I think this is basically a description of what is already happening. It’s just that the “black market” has become a legitimate thing that people defend. I think we need more caring doctors and a rethinking of the ethics of prescribing actual placebos, especially in light of that study saying that placebos work even when people know they are placebos.
Of course “more caring doctors” is a big problem. Doctors have to put up with a lot of people making a lot of demands on them and that wears at people. Also, I don’t think their billing model supports them spending time with patients to help beyond offering tests and prescriptions (at least where I live).

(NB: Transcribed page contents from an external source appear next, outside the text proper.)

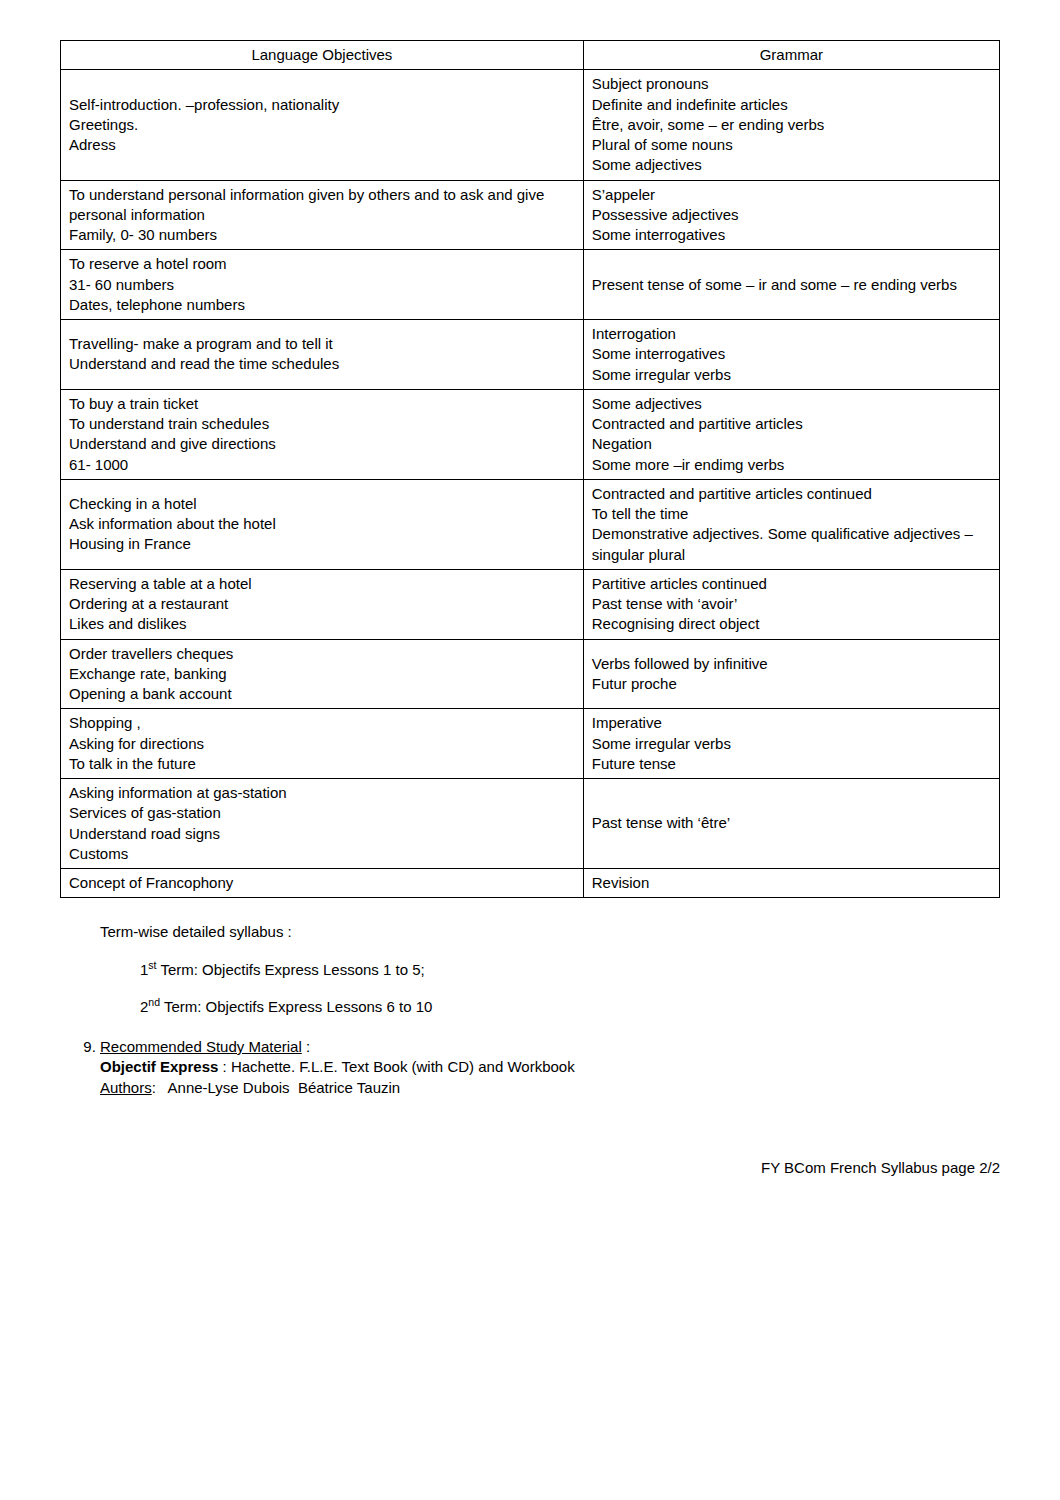| Language Objectives | Grammar |
| --- | --- |
| Self-introduction. –profession, nationality Greetings. Adress | Subject pronouns Definite and indefinite articles Être, avoir, some – er ending verbs Plural of some nouns Some adjectives |
| To understand personal information given by others and to ask and give personal information Family, 0- 30 numbers | S’appeler Possessive adjectives Some interrogatives |
| To reserve a hotel room 31- 60 numbers Dates, telephone numbers | Present tense of some – ir and some – re ending verbs |
| Travelling- make a program and to tell it Understand and read the time schedules | Interrogation Some interrogatives Some irregular verbs |
| To buy a train ticket To understand train schedules Understand and give directions 61- 1000 | Some adjectives Contracted and partitive articles Negation Some more –ir endimg verbs |
| Checking in a hotel Ask information about the hotel Housing in France | Contracted and partitive articles continued To tell the time Demonstrative adjectives. Some qualificative adjectives – singular plural |
| Reserving a table at a hotel Ordering at a restaurant Likes and dislikes | Partitive articles continued Past tense with ‘avoir’ Recognising direct object |
| Order travellers cheques Exchange rate, banking Opening a bank account | Verbs followed by infinitive Futur proche |
| Shopping , Asking for directions To talk in the future | Imperative Some irregular verbs Future tense |
| Asking information at gas-station Services of gas-station Understand road signs Customs | Past tense with ‘être’ |
| Concept of Francophony | Revision |
Term-wise detailed syllabus :
1st Term: Objectifs Express Lessons 1 to 5;
2nd Term: Objectifs Express Lessons 6 to 10
Recommended Study Material :
Objectif Express : Hachette. F.L.E. Text Book (with CD) and Workbook
Authors: Anne-Lyse Dubois Béatrice Tauzin
FY BCom French Syllabus page 2/2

I agree with that last part. If someone feels better because they talk to their fortune teller every other week, then I can stand back and say, “Well, I guess if you like doing it [and you aren’t driving yourself into financial problems paying for it] then enjoy your fortune telling.” I might think the fortune teller is a charlatan, but they are selling a service to someone who is benefiting from it (again, assuming they aren’t asking for ever more money from their whale client). But this homeopathy stuff - it’s really frustrating because it actually is a form of magic, but it’s being sold as medicine, and I think a lot of people are genuinely confused.
Fun fact: Pinkeye seems to be a condition much more common in North America then in (continental) Europe. Or maybe in 99% of the cases it is not considered serious enough to mention (and treat) where I come from. So from my point of view you probably just got conned out of some bucks for a treatment not really necessary.
I didn’t buy a remedy, so I got conned out of nothing. Pink-Eye is a bacterial infection that will go away on it’s own, or it can be treated and eliminated in short order, -with real medicine-,
or, you can give someone 20$ for a fake drug and have the same effect as not taking anything.
Because the box claimed to cure pink-eye rather than stating it was a placebo with no medicinal effect, it was a homeopathic product intended to cheat people out of money for water with nothing in it.
Sure, but if you say “There are benefits to homeopathy” without adding in “but it also kills a hell of a lot of people” (which seems to be the case here), you’re certainly not painting a very accurate picture, and there’s a reasonable argument to be made that you are defending homeopathy, if only mildly.
Conjunctivitis can also be viral, and at least back when my kids got it (3-5 years ago), there wasn’t really an easy way to tell the difference.
I’m totally for people being educated about their treatment, but it seems weird to demand such an abundance of sceptical information on placebos specifically, since many pharmaceutical drugs are also largely placebo effect. So if we’re going this route, I would say we should also put warnings on - for example - Prozac saying that 90% of the effects of this (expensive) drug can be achieved with sugar pills.
That’s a really good way of putting it. But I would say that the mainstream drug industry also deliberately mystifies drug-based medical treatment, and so it’s no surprise that many people come to understand drugs in general as a semi-magical thing.
I mean, look at the way drugs are marketed - the implications of how they’ll make you feel and the problems they will solve for you are way out of line with the scientific results. Like I mentioned, many of these drugs have marginal or no active effect for lots of people either, and largely achieve their effects through placebo. But since they’re marketed as miracle cures with no defense of the how or why, that encourages people to believe in the existence of miracle cures.
This is correct. Also, both of you please keep in mind that it’s not only the drug at play here. It’s also the patient, especially with psychological matters. Prozac, being the hammer, might or might not be right as not all patients are nails, and different patients are different sizes and types of nails, with complications and comorbidities. So, converse all you want about Prozac as a “thing” but don’t forget the patients are in this.
I should have said viral because it was and in most cases is viral. Bacterial is more serious and requires treatment (with real medicine)
Thanks for the correction, it also demonstrates how the fake homeopathic pink-eye remedy could cause real harm. In most cases, like my household’s, it is viral and goes away, but in some cases it is bacterial and requires antibiotics or it will damage the eye. Thus if you have only 2 things claiming to be remedies for the bacterial version, and one of them is false… no amount of placebo is going to cure your bacterial eye infection.
It may not be placebo. It could be varying efficacy. Different people are different. Different diseases are different in different people! You cannot call all of it placebo. It is much more complicated than that.
That’s why I added that it can’t be a standalone drug, if prescribed thus it is being mis-prescribed. Prozac is harmful without supportive treatment, such that would determine if it were helpful or not.
It wasn’t for me. When I was going to chiro for my back, I had to go back once a month or my back pain would return. I gave up on that, and went for physiotherapy instead, and I haven’t had to go back for years, now.
Sorry but I have to point out that the fact that actual medicine is abused in the multiplicable ways that homeopathic remedies are abused doesn’t make it comparative. Homeopathic starts at Zero evidence. Medicine doesn’t. The fact of western medicine quacks and nebulous, promise filled marketing in both doesn’t serve to change that Zero.